Nissan plans to issue up to 630 billion yen in bonds and convertible securities, including high-yield loans in dollars and euros, according to Bloomberg. Part of the plan is a 1 billion pound syndicated loan that could be guaranteed by the British government.
Nissan may have to sell its global headquarters in Japan
The company is also considering selling and leasing back its 22-storey Yokohama headquarters for around £500m as part of its restructuring strategy. The plan also includes the possible sale of some US real estate, its stake in the Renault alliance, battery maker AESC Group, and factories in South Africa and Mexico.

Nissan’s current headquarters was once a symbol of success when it opened in 2009, with a showroom that could display more than 30 models. However, that grand image has now become a financial burden, forcing the company to consider selling assets in an urgent restructuring.
Cut 20,000 jobs and pause new car development to save money
Amid mounting debt, Nissan has cut 20,000 jobs and plans to close seven factories globally by 2027, including two in Japan, Oppama and Shonan. The moves are expected to save the company around £2.6bn.
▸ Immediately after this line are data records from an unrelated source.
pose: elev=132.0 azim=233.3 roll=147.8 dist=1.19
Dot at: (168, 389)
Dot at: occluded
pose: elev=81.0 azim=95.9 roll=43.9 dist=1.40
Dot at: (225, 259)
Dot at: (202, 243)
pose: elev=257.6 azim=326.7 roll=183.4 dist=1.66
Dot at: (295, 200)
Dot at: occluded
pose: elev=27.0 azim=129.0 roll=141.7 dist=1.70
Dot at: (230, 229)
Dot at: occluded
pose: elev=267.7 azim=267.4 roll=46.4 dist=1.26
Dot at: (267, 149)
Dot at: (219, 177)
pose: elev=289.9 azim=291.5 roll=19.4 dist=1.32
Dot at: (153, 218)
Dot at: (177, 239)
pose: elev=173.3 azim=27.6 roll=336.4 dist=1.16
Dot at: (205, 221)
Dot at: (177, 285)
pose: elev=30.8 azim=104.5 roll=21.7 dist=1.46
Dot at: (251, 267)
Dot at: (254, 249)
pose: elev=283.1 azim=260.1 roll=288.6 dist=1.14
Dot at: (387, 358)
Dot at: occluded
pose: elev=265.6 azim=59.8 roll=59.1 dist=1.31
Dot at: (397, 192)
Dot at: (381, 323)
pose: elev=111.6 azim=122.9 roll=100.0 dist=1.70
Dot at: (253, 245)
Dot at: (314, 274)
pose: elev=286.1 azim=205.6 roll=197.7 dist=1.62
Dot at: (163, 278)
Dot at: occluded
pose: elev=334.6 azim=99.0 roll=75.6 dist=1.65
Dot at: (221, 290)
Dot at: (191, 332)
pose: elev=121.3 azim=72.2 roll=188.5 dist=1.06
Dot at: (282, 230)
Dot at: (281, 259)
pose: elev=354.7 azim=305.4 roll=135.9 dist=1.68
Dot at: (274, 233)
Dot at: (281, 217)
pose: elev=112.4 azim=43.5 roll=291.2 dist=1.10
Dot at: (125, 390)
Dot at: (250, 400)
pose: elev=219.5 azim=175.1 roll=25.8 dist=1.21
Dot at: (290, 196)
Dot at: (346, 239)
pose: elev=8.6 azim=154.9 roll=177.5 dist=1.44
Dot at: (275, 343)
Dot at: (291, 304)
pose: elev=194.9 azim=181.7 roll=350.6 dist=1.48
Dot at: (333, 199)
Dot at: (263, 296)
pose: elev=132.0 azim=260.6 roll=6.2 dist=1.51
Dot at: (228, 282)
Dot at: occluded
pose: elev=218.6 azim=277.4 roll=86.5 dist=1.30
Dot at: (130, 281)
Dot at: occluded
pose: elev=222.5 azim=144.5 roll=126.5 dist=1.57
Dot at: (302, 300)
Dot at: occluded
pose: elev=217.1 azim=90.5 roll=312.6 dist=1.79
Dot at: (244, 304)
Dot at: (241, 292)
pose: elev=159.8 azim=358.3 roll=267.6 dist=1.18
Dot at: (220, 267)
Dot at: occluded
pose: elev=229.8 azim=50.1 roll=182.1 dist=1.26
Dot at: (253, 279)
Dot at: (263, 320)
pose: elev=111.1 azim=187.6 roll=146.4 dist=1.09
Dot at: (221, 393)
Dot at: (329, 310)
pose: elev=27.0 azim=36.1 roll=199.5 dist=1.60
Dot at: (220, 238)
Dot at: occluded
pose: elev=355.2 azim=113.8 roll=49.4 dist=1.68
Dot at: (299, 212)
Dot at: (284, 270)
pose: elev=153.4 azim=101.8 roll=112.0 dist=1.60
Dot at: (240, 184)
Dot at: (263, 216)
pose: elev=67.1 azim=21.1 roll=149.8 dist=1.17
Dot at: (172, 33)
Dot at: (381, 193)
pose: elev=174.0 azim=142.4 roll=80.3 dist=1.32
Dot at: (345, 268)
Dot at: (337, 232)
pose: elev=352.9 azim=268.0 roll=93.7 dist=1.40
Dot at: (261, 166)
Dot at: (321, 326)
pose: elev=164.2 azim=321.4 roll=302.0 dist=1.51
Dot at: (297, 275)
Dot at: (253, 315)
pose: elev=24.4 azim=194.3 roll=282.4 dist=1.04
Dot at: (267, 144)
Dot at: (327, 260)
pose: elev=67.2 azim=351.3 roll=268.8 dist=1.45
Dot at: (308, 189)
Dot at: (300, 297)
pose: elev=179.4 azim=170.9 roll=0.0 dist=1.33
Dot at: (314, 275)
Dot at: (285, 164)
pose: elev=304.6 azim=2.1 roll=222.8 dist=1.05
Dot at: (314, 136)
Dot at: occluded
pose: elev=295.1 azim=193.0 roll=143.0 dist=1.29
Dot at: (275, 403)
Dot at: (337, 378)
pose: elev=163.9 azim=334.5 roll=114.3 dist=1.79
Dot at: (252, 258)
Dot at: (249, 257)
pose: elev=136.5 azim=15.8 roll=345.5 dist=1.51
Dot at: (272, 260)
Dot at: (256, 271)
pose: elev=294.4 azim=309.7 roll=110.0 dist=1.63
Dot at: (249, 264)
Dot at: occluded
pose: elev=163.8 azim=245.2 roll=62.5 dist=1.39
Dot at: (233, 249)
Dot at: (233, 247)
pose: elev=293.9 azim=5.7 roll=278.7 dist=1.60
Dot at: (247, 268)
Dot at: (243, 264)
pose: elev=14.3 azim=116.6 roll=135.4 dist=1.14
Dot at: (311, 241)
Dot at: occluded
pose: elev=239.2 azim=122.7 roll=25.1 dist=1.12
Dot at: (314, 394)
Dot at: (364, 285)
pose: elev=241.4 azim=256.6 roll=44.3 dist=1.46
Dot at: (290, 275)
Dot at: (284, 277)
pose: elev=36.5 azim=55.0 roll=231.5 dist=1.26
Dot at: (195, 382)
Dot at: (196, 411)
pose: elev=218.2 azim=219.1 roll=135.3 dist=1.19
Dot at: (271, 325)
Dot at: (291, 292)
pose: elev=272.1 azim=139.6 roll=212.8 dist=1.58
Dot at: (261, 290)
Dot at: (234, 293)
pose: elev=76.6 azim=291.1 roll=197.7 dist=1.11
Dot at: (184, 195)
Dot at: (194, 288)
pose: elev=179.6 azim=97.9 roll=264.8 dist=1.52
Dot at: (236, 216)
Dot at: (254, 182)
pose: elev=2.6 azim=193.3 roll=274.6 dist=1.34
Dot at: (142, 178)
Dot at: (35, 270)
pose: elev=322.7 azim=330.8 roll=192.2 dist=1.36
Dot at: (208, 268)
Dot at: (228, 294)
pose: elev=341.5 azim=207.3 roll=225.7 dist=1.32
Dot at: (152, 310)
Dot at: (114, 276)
The dire financial situation also forced the company to halt development of several new models to reduce costs. Although affected by the US-China trade war under former President Donald Trump, new CEO Ivan Espinosa admitted that the roots of the problem existed nearly a decade ago.
Strategic mistakes put Nissan in a prolonged crisis
CEO Ivan Espinosa said that since 2015, Nissan’s management had set high expectations, believing that the company could sell 8 million vehicles a year. Based on this illusion, the company invested heavily in expanding production and personnel. However, the current reality is that production is only about half of the expected number, and during this time, no appropriate corrective action has been taken.

The fundraising plan is still under review and has not yet been approved by Nissan’s board of directors. A company spokesperson declined to comment, saying only that the company “does not comment on rumors.”